She’s pro-abortion rights and says she’ll push for “common-sense gun safety measures,” like expanding background checks and banning the sale of military-style assault weapons. On immigration, she supports the DREAM Act and co-sponsored a bipartisan bill with Texas Republican Rep. Will Hurd that would give DREAMers a path to citizenship and fund border security.
In a state with quickly shifting demographics, Rosen targeted Latino voters early as part of a six-figure digital ad buy, releasing ads in both English and Spanish highlighting her support for DREAMers. While she still has relatively low name recognition, Rosen has both out-fundraised and out-spent Heller in recent months. She ended May with $2.6 million cash on hand, whereas Heller had $4.9 million in his war chest, according to the most recent Federal Election Commission filings.

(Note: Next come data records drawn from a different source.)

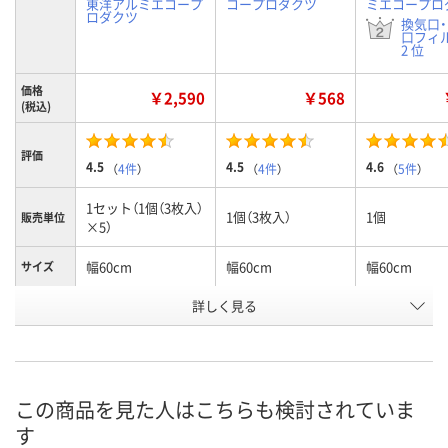
東洋アルミエコープ
コープロダクツ
ミエコープロ
ロダクツ
換気口
口フィ
2 位
価格
￥2,590
￥568
(税込)
評価
4.5
4.5
4.6
（
4件
）
（
4件
）
（
5件
）
1セット（1個（3枚入）
1個（3枚入）
1個
販売単位
×5）
幅60cm
幅60cm
幅60cm
サイズ
商品タイ
詳しく見る
普通
普通
普通（お徳用）
プ
お申込番
UH88007
AW72696
AW72717
号
この商品を見た人はこちらも検討されていま
2点
あり
あり
在庫
す
8月8日（土）
8月8日（土）
8月8日（土）
お届け日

Her campaign knows they’re going up against big Republican donors and that the national GOP is throwing major resources behind Heller in November.
“The reality is that we live in a modern-day campaign finance world,” a campaign aide said. “Even though we have out-raised Heller, we still live in a world where the Koch brothers or any other billionaire or Super PAC could easily dump in $10 million.”
Nevada has been trending bluer and bluer
Nevada was among the few victories for Democrats in the 2016 election. Clinton carried the state, Sen. Catherine Cortez Masto won former Minority Leader Harry Reid’s open seat, and Rosen managed to flip a Republican-held House seat blue.
A lot of that has to do with Reid, whose legacy in Nevada includes beefing up the state’s Democratic Party machinery, which, in addition to union support, will likely need to play a big role in 2018 against Republican donors.
There’s no question about whether the state’s demographics are rapidly changing in Democrats favor. For example, while the 2016 presidential election saw an increase in white voter turnout, white voters actually made up a smaller share of the total Nevada electorate.
But most of that change is happening Nevada’s southern-most Clark County, home to Las Vegas, which has seen a sharp increase in immigrants from Central and South America and Asia, as well as California and Midwestern transplants. This region has proven to be enough to get Democrats elected statewide; Cortez Masto won Clark County and lost every other county in the state and still won the state’s Senate seat by 3 points.
Meanwhile, the Republican Party in the state has been pulled much further to the right. This makes it hard to even walk a centrist line with the state’s newer population.
“[Nevada is] a pretty good microcosm of the country,” Damore said. “Republicans are trending toward Trump and the Democratic Party is more divided than you’ve seen.”